-- Set task --
Rewrite the lines of every entry below, changing "common name" to "vernacular name" and keeping everything else unchanged; leave the pictures out of your answer.

-- Record extracts --
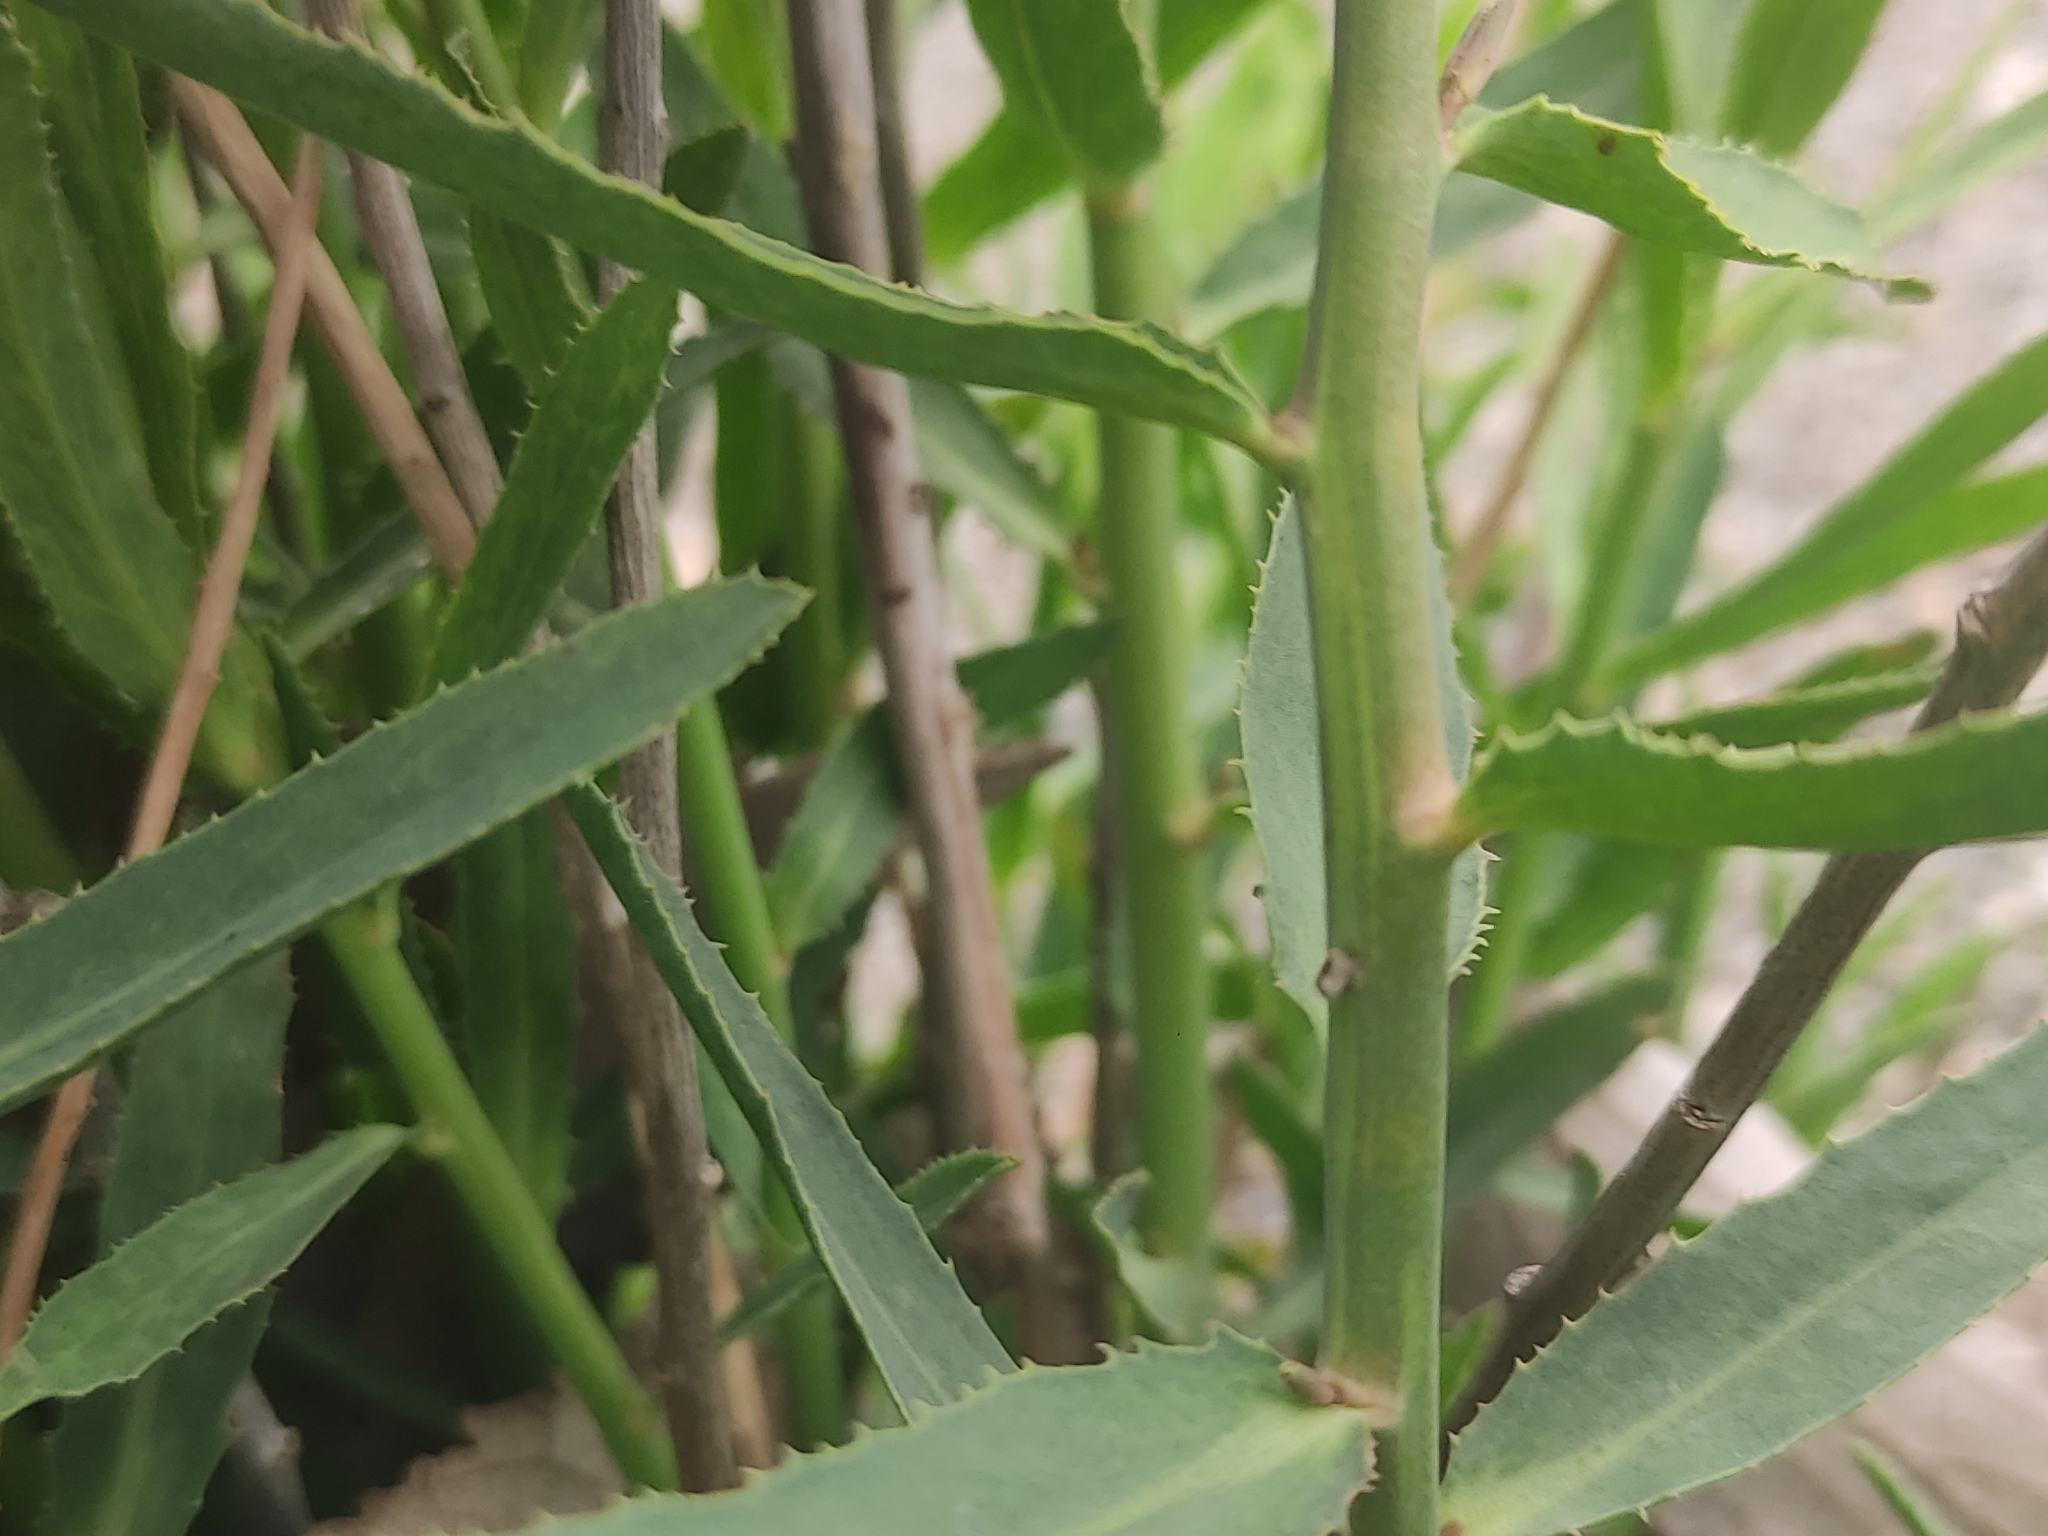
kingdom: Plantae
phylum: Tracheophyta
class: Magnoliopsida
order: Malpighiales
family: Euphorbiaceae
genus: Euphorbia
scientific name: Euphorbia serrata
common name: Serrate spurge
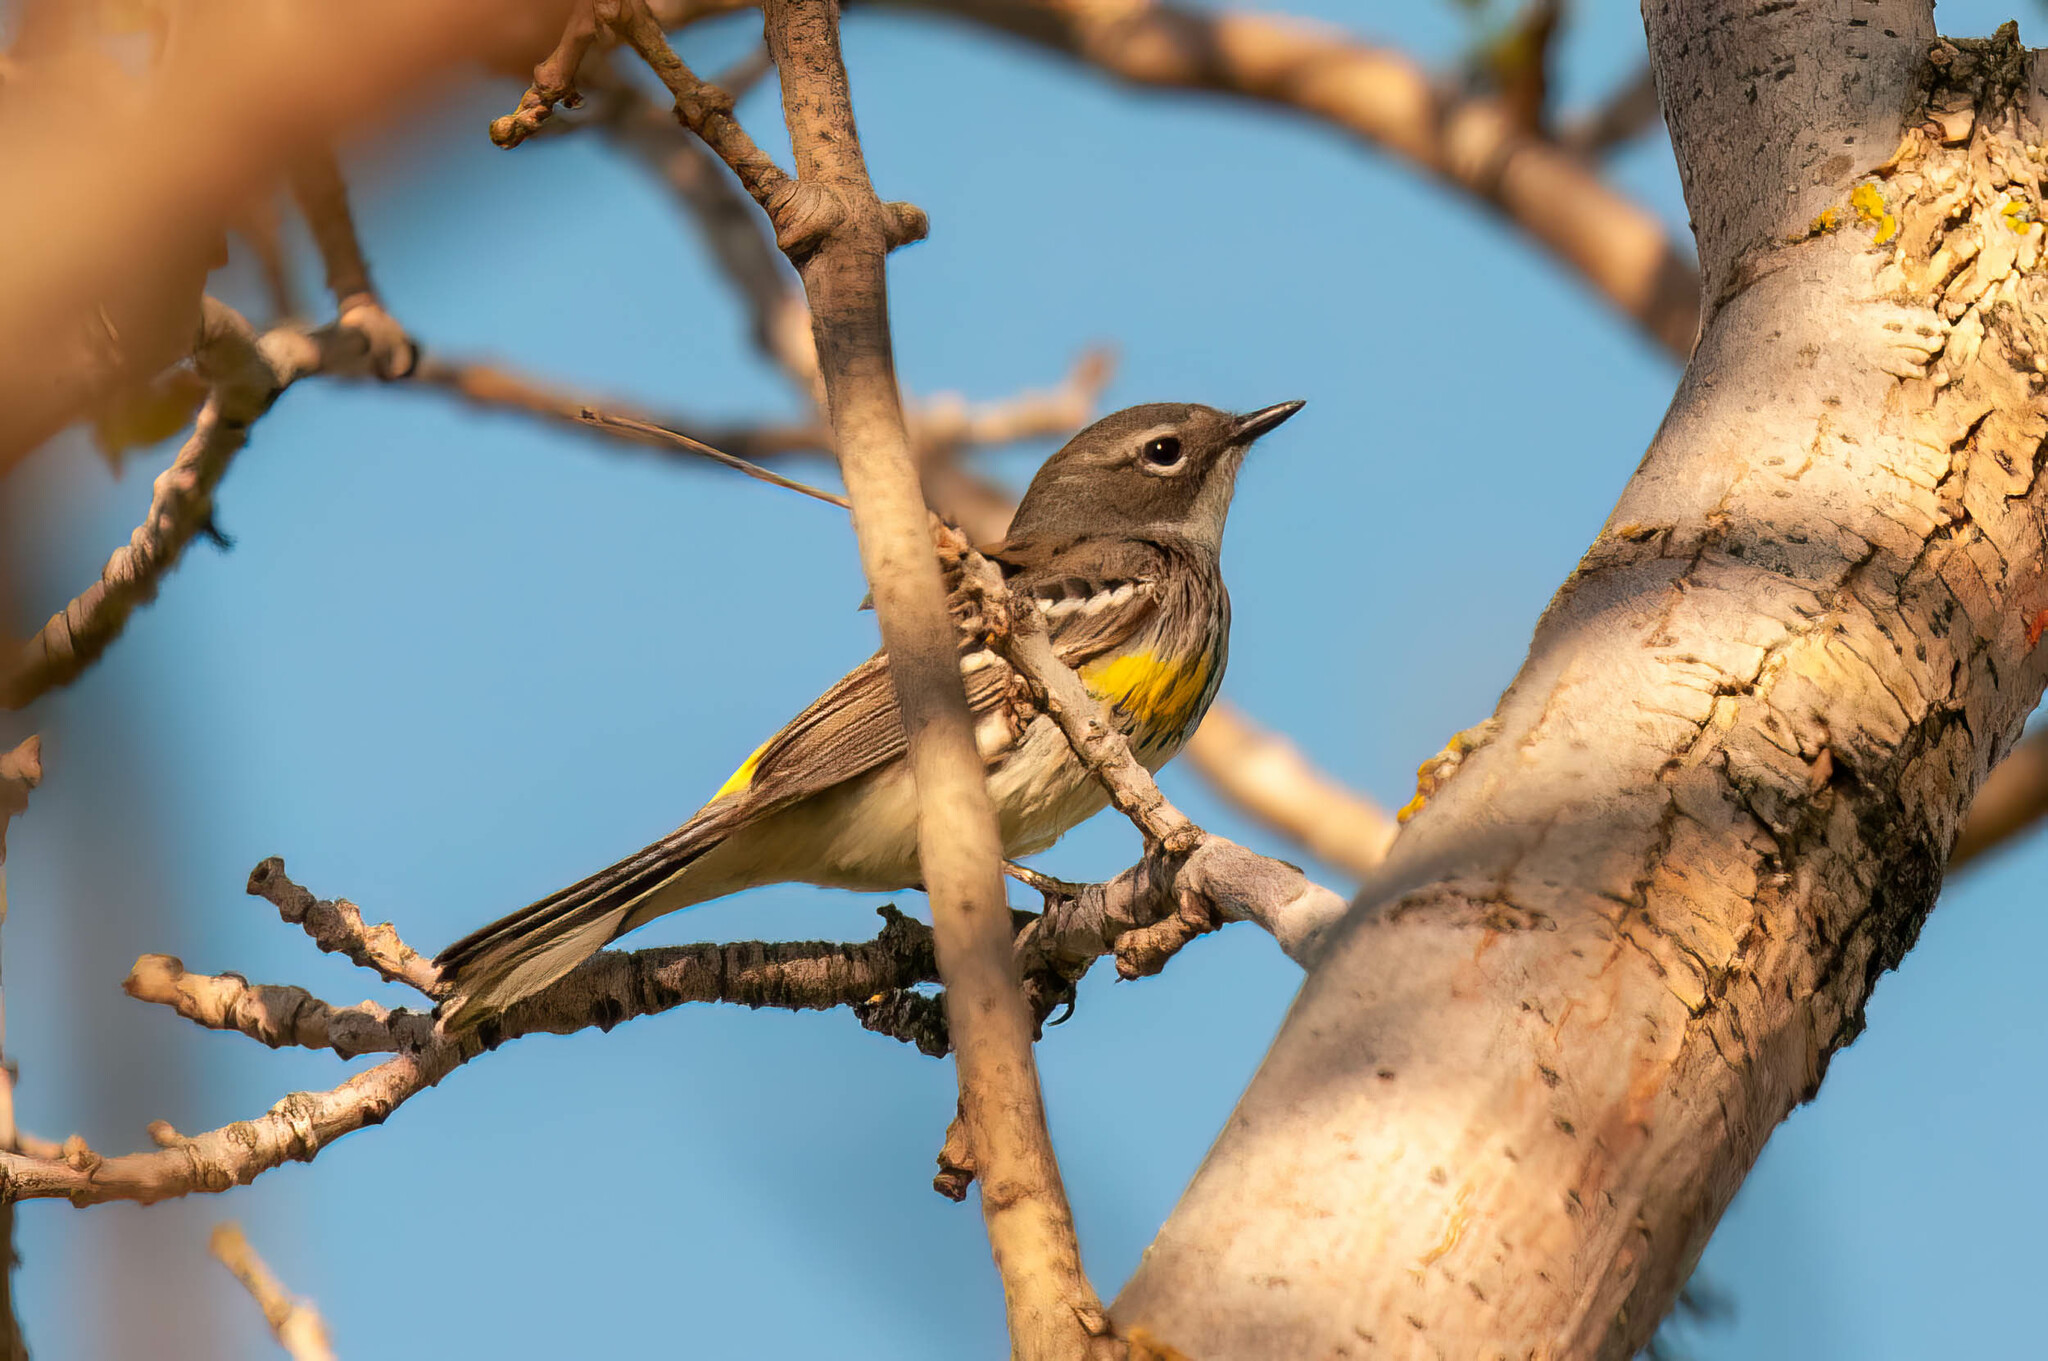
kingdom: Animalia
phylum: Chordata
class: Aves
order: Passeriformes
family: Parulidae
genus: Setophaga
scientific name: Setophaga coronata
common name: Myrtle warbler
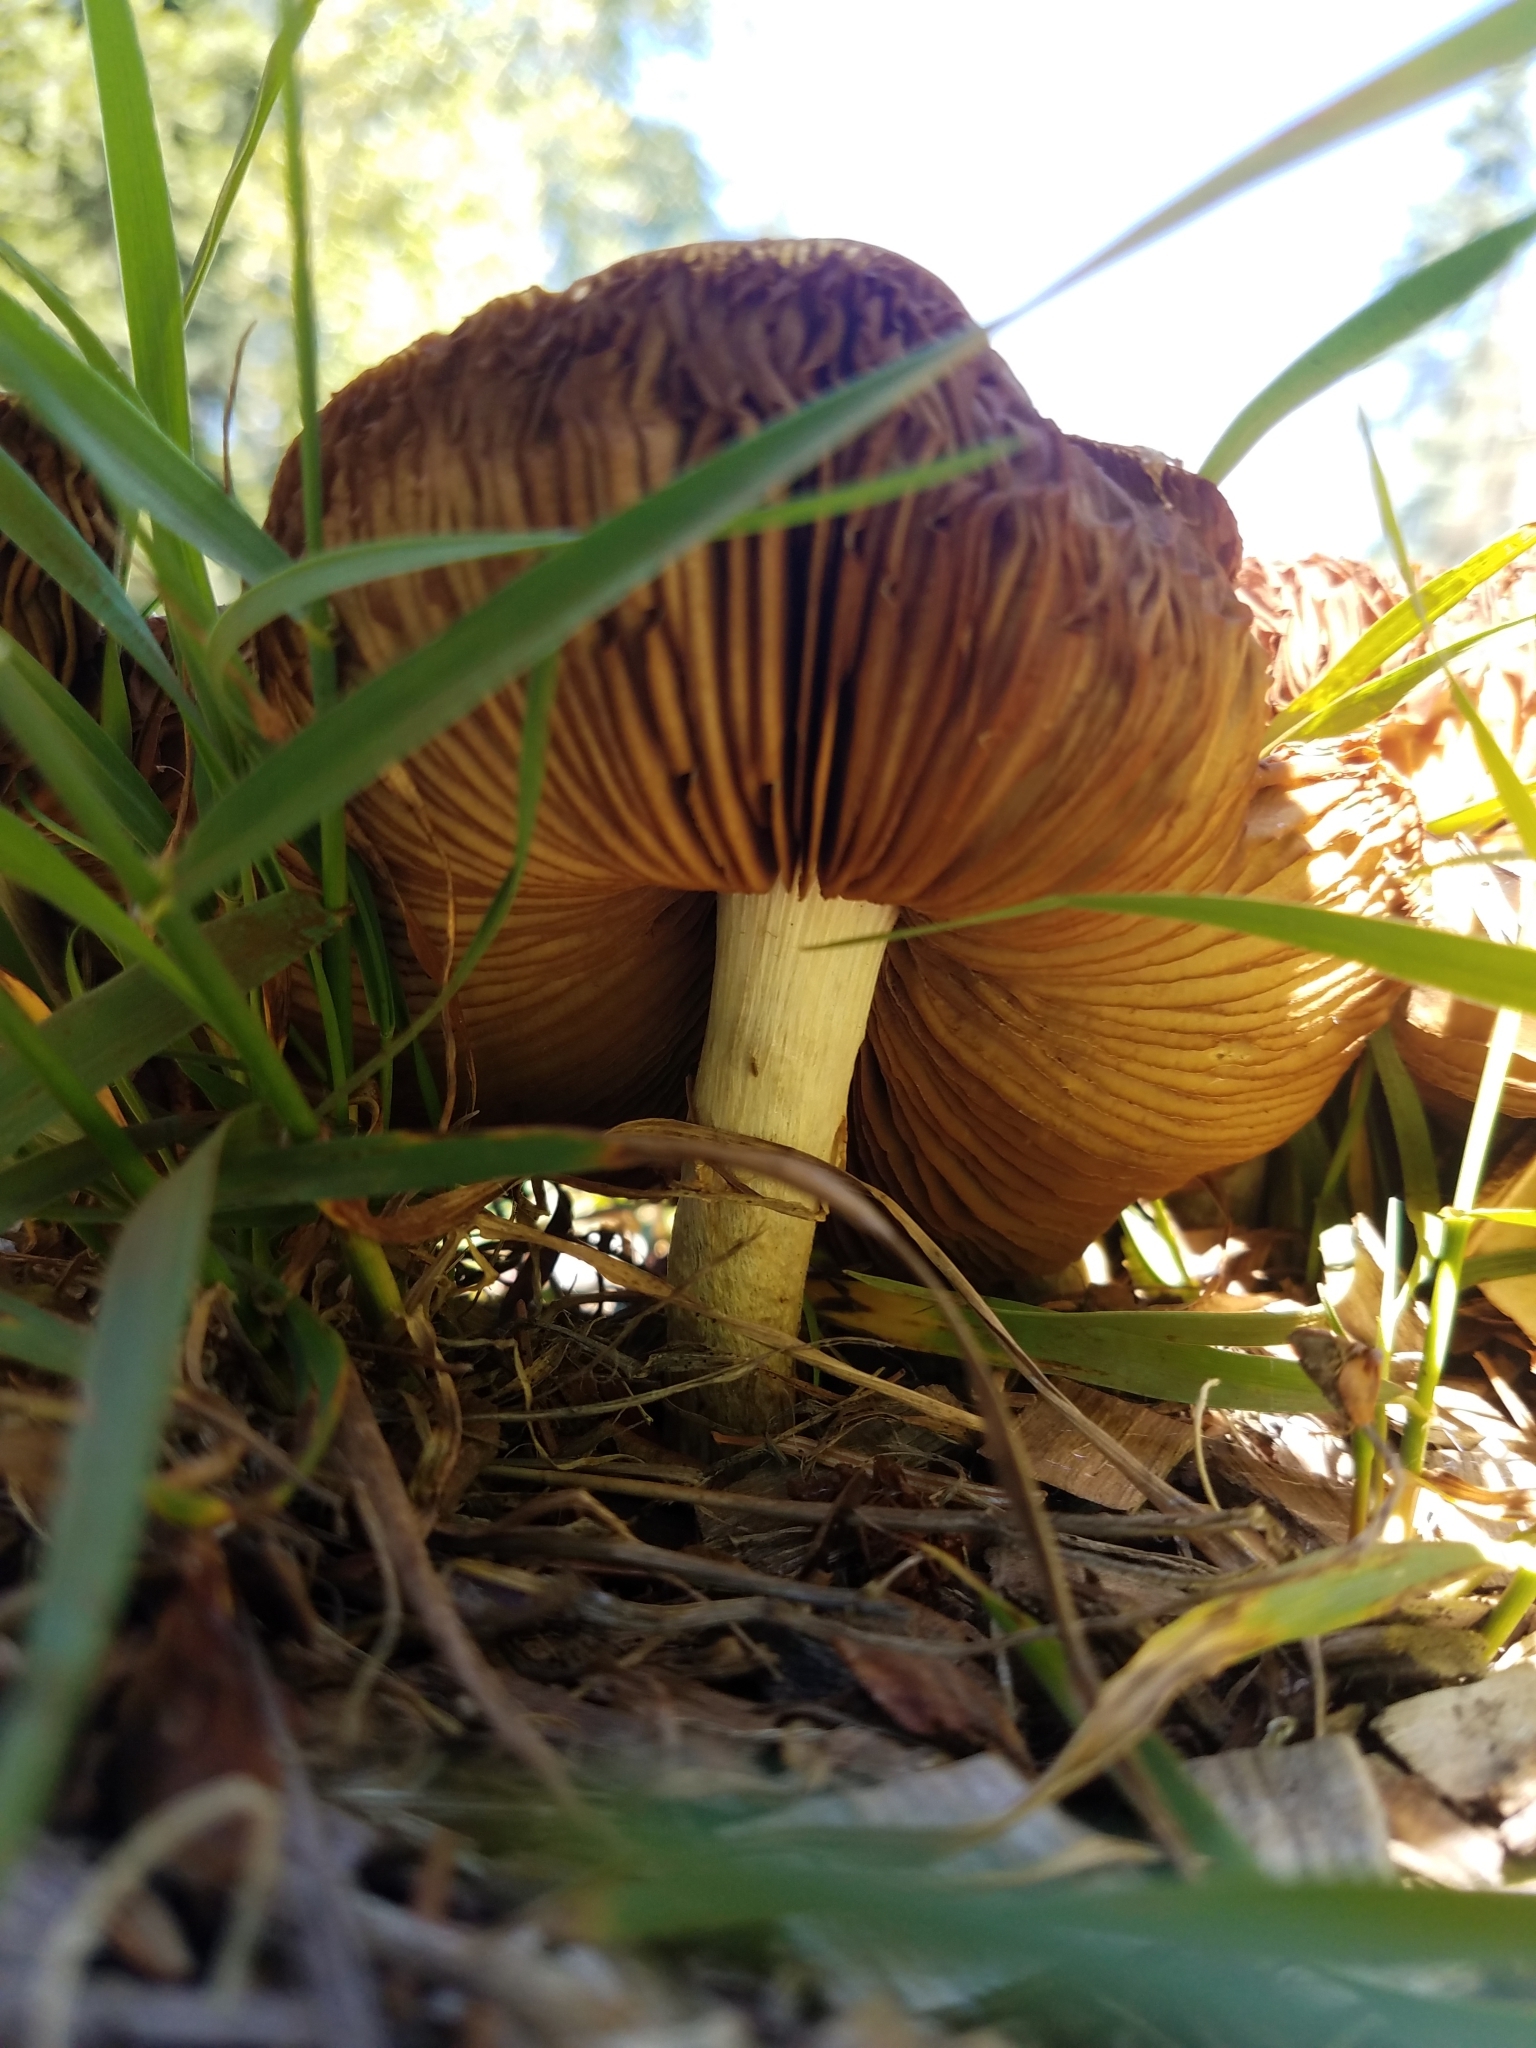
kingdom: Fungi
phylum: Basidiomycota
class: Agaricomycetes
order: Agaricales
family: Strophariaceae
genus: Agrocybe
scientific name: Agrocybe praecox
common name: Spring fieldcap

-- Final result --
kingdom: Plantae
phylum: Tracheophyta
class: Magnoliopsida
order: Malpighiales
family: Euphorbiaceae
genus: Euphorbia
scientific name: Euphorbia serrata
vernacular name: Serrate spurge
kingdom: Animalia
phylum: Chordata
class: Aves
order: Passeriformes
family: Parulidae
genus: Setophaga
scientific name: Setophaga coronata
vernacular name: Myrtle warbler
kingdom: Fungi
phylum: Basidiomycota
class: Agaricomycetes
order: Agaricales
family: Strophariaceae
genus: Agrocybe
scientific name: Agrocybe praecox
vernacular name: Spring fieldcap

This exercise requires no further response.